**Document excerpt:**
========================================================================
RE: brouhaha-hahaha

From: Yocum Daniel GS 21 CES/CEOE <daniel.yocum@Peterson.af.mil>
Date: Mon Apr 21 2003 - 12:44:36 EDT

I distinctly remember in past conversations that in Kafka's brief essay that
the meaning that everyone could agree on was too simple or plain or
un-intellectually stimulating or whatever. I can't see what you have said
here really differs from what I said. The meaning was describing universals
applicable to all of humanity. Evil, power, force. control etc. Now you
introduce applicability, ok, I sometimes use a hammer to drive nails,
stakes, break off splinters on a poorly sawn board but it is still a hammer
even if I use it to hold a stack of papers down against the wind or prop the
door open or clunk some one on the head. When it was manufactured it was
manufactured as a hammer regardless of the material it was made from,
rubber, steel, copper or wood. I guess an airliner with 200 passengers and
a hijacker can 'mean' lethal missile but of course that is against the
manufacturer's intention. Use or abuse away but what do you mean by
meaning?

Daniel

Yep, it's partly you :). It's partly me, too. I left out a word.
 "Filling in *of* the signs..." is what I meant to say, but I think it
wouldn't have helped you much.

You're having a hard time with these words or phrases:

"system of relations" -- meaning, a bunch of individual things related
to one another.

"elements of a text" -- everything you could associate with a "text"
(which I'm using here as synonymous with the written word): individual
words, syntax, etc.

"applicability" -- if you read our previous posts, you'd see
"applicability" has to do with how readers "apply" a text. For example,
some readers see the ring of power in Tolkein's Lord of the Rings
triology as representing nuclear weapons. While that's not necessarily
what Tolkein had in mind, what Tolkein did say about the ring of power
may also "apply" to nuclear weapons -- possessing them is motivated by
the desire to attain raw power, their possession corrupts the possessor,
and so on.
========================================================================
Print everything in the email on textual meaning from "You're having a" down to "words, syntax, etc.", copied word for word.
========================================================================
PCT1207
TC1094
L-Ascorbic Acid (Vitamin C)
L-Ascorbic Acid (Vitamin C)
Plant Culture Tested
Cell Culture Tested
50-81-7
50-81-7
========================================================================
**The completed task:**
You're having a hard time with these words or phrases:

"system of relations" -- meaning, a bunch of individual things related
to one another.

"elements of a text" -- everything you could associate with a "text"
(which I'm using here as synonymous with the written word): individual
words, syntax, etc.